Speaking on a campaign stop in Oregon, Biden claimed it was “predictable” that Truss would have to row back on her agenda, which was also openly criticized by the International Monetary Fund.

“I wasn’t the only one that thought it was a mistake,” the U.S. president said of Truss’ plans. “I think that the idea of cutting taxes on the super-wealthy at a time when […] I disagree with the policy, but that’s up to Great Britain.”

With inflation expected to play a major part in the upcoming U.S. mid-term elections, Biden said the American economy remained “strong as hell,” but that he is “concerned about the rest of the world.”

And he added: “The problem is the lack of economic growth and sound policy in other countries.

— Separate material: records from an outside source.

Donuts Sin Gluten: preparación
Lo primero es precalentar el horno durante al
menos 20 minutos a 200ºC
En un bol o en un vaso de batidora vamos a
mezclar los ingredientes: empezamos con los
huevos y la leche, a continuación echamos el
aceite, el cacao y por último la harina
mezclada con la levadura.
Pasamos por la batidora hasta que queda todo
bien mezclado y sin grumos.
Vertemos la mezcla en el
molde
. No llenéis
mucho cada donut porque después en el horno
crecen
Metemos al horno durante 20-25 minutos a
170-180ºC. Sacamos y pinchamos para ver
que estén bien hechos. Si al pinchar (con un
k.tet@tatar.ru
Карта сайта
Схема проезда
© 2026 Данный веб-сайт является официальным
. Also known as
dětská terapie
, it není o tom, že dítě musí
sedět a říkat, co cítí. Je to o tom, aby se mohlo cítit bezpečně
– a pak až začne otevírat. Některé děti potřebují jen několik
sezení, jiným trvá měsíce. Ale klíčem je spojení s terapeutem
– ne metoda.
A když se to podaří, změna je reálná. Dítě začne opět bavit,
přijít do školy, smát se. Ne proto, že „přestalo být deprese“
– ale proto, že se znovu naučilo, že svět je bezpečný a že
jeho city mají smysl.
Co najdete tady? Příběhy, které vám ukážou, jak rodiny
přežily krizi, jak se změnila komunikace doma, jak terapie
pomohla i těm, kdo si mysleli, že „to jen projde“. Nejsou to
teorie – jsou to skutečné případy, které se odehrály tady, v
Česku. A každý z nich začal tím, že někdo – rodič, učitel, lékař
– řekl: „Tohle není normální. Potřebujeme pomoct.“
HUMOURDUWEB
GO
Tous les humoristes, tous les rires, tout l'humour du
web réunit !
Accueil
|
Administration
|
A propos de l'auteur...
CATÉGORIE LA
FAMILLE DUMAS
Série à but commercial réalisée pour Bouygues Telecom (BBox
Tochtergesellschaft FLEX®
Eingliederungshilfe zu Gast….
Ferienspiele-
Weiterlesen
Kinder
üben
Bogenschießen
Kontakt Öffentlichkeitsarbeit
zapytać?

It’s worldwide inflation, that’s consequential.”

Biden’s swipe at the Truss agenda is an unusual move, given that presidents tend to avoid commenting on the domestic policy of allies.

It came as Truss’ newly-appointed chancellor, Jeremy Hunt, signalled further fiscal U-turns could be on the cards.

We have to be honest with people and we are going to have to take some very difficult decisions both on spending and on tax to get debt falling but the top of our minds when making these decisions will be how to protect and help struggling families, businesses and people,” Hunt said in a statement issued overnight.

Truss and Hunt will on Sunday hold talks at the prime minister’s country retreat, Chequers, the BBC reported, ahead of a fresh economic plan due to be unveiled October 31.